▶ _OBJETIVO_: Atualize todos os dados abaixo, trocando "country" por "nation" e mantendo todo o resto sem alteração. Deixe as imagens fora da resposta.

▶ _LISTA DE DADOS_:
====
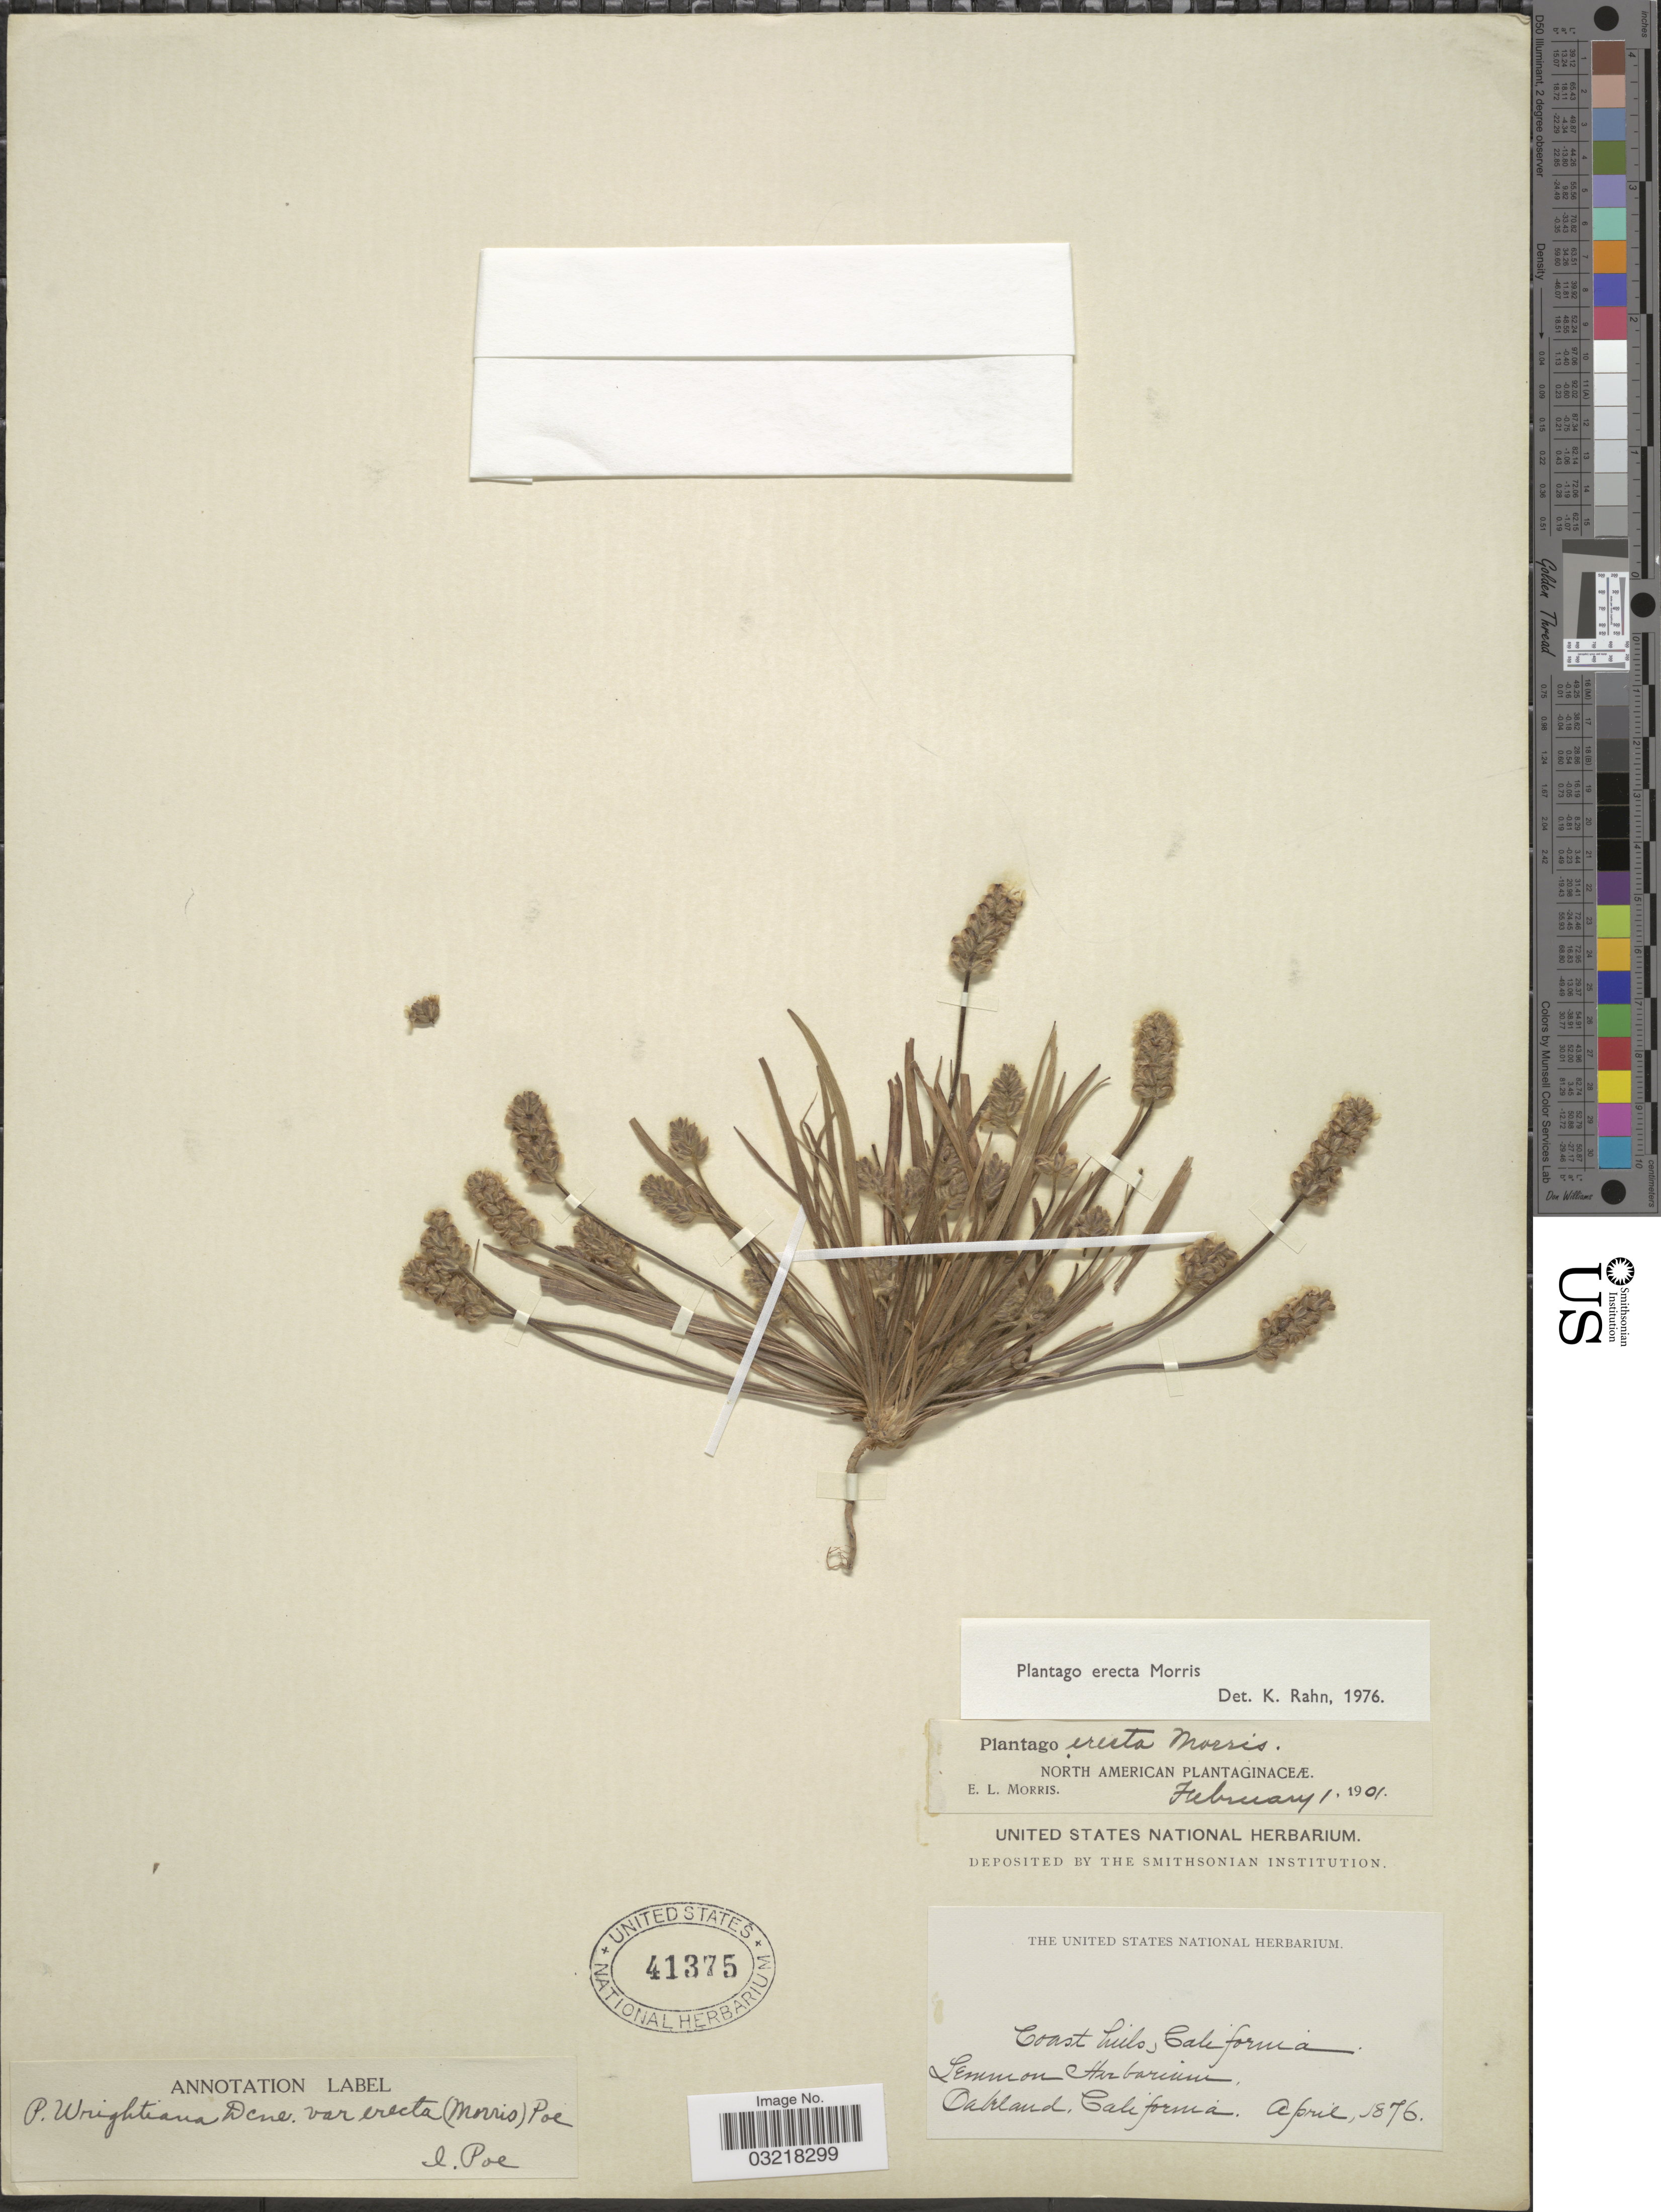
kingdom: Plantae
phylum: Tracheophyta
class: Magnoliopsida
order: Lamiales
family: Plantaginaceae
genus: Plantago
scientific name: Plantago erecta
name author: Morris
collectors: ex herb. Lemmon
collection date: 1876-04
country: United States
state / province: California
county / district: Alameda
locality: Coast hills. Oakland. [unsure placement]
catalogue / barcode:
====
▶ _RESULTADO DO EXERCÍCIO_:
kingdom: Plantae
phylum: Tracheophyta
class: Magnoliopsida
order: Lamiales
family: Plantaginaceae
genus: Plantago
scientific name: Plantago erecta
name author: Morris
collectors: ex herb. Lemmon
collection date: 1876-04
nation: United States
state / province: California
county / district: Alameda
locality: Coast hills. Oakland. [unsure placement]
catalogue / barcode:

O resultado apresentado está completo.